▸ What this task involves
Copy out each line below in which the string "inline" appears.

---

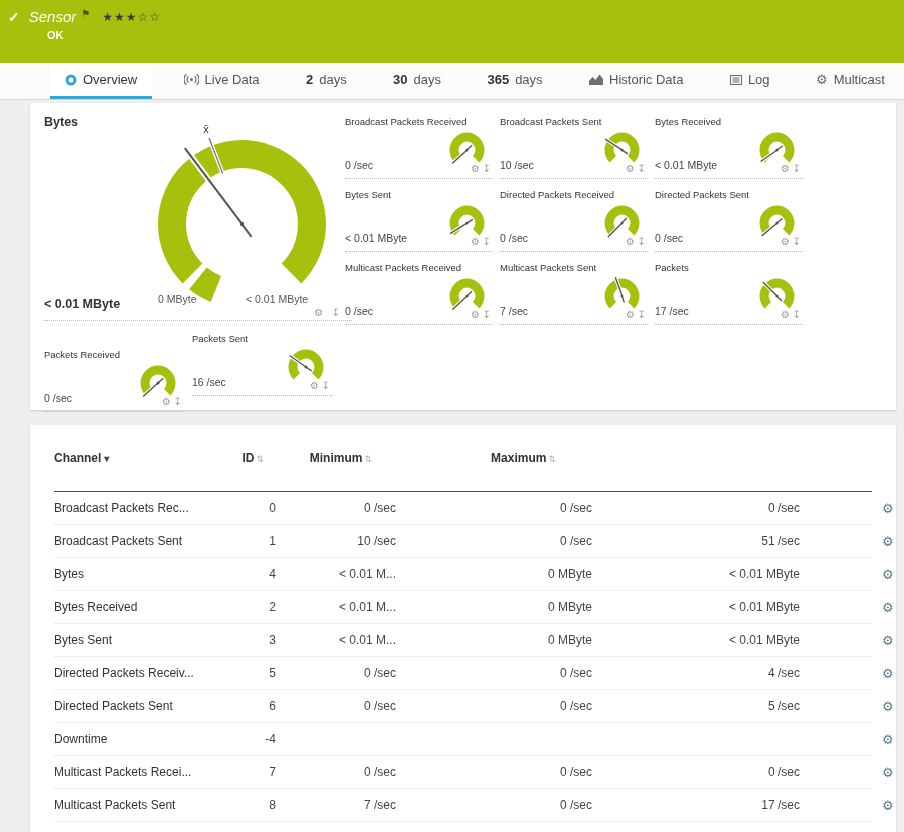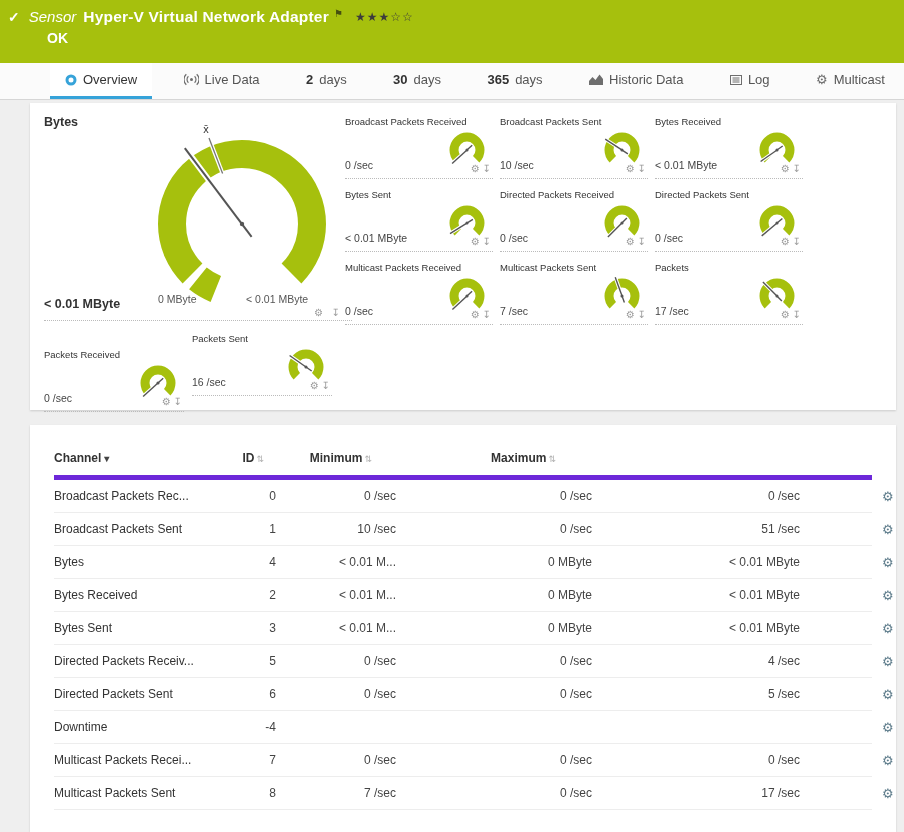--- a/index.html
+++ b/index.html
@@ -7,21 +7,21 @@
     font-family:"Liberation Sans",sans-serif;}
 
   
   .topbar{position:absolute;left:0;top:0;width:904px;height:63px;background:#a6c00d;color:#fff;}
   .topbar .row1{display:flex;align-items:baseline;padding:8px 0 0 8px;}
   .check{font-weight:bold;font-size:14px;margin-right:9px;}
   .kind{font-style:italic;font-size:15px;}
   .title{font-weight:bold;font-size:15.5px;margin-left:7px;letter-spacing:.2px;}
   .flag{font-size:10px;color:#454f10;margin-left:5px;position:relative;top:-5px;}
   .stars{font-size:12px;color:#3c3c3c;margin-left:12px;letter-spacing:1px;position:relative;top:-1px;}
-  .status{font-weight:bold;font-size:14px;margin:4px 0 0 47px;}
+  .status{font-weight:bold;font-size:11px;margin:4px 0 0 47px;}
 
   
   .tabs{position:absolute;left:0;top:63px;width:904px;height:37px;background:#fbfbfb;
     border-bottom:1px solid #d6d6d6;display:flex;justify-content:space-between;padding:0 4px 0 50px;text-align:right;}
   .tab{display:flex;align-items:center;gap:6px;padding:0 15px;font-size:13px;color:#555;
     cursor:pointer;border-bottom:3px solid transparent;white-space:nowrap;}
   .tab.active{color:#333;border-bottom-color:#36a3d9;background:#fff;}
   .tab.active .tab-icon{color:#36a3d9;}
   .tab-icon{color:#6e6e6e;display:inline-flex;align-items:center;font-size:13px;}
   .tab-num{color:#333;font-weight:bold;}
@@ -45,41 +45,40 @@
   .gcell{position:absolute;height:62px;border-bottom:1px dotted #bbb;}
   .glabel{position:absolute;left:0;top:0;font-size:9.5px;font-weight:normal;color:#333;line-height:1.15;white-space:nowrap;}
   .gdial{position:absolute;right:2px;top:10px;line-height:0;}
   .gvalue{position:absolute;left:0;bottom:7px;font-size:10.5px;color:#444;}
   .gcicons{position:absolute;right:2px;bottom:2px;}
   .gcicons span{color:#9a9a9a;font-size:10px;margin-left:3px;cursor:pointer;}
 
   
   .tinner{padding:26px 24px 0 24px;}
   .thead,.trow{display:grid;grid-template-columns:170px 40px 108px 184px 196px 1fr;}
-  .thead{align-items:start;padding-bottom:10px;border-bottom:5px solid #6d28d9;
+  .thead{align-items:start;padding-bottom:26px;border-bottom:1px solid #6d28d9;
     font-size:12px;font-weight:bold;color:#333;}
   .th{white-space:nowrap;}
   .th-right{text-align:right;}
   .sort{color:#b0b0b0;font-size:9px;margin-left:2px;font-weight:normal;}
   .sort-desc{color:#444;font-size:10px;margin-left:3px;}
   .wrap2{display:inline-block;width:52px;text-align:center;white-space:normal;line-height:1.3;}
   .trow{align-items:center;height:33px;border-bottom:1px solid #ededed;font-size:12px;color:#444;gap:12px;}
   .c-ch{color:#333;white-space:nowrap;overflow:hidden;}
   .c-r{text-align:right;white-space:nowrap;}
   .c-gear{padding-left:70px;}
   .gear-btn{color:#5f7d8c;font-size:13px;cursor:pointer;}
 </style>
 </head>
 <body>
 
 <div class="topbar">
   <div class="row1">
     <span class="check">✓</span>
     <span class="kind">Sensor</span>
-    <span class="title">Hyper-V Virtual Network Adapter</span>
     <span class="flag">⚑</span>
     <span class="stars" id="stars">★★★☆☆</span>
   </div>
   <div class="status">OK</div>
 </div>
 
 <div class="tabs" id="tabs">
     <div class="tab active">
       <span class="tab-icon">
         <svg width="12" height="12" viewBox="0 0 12 12">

---

▸ Output for this task
   .tab-icon{color:#6e6e6e;display:inline-flex;align-items:center;font-size:13px;}
   .wrap2{display:inline-block;width:52px;text-align:center;white-space:normal;line-height:1.3;}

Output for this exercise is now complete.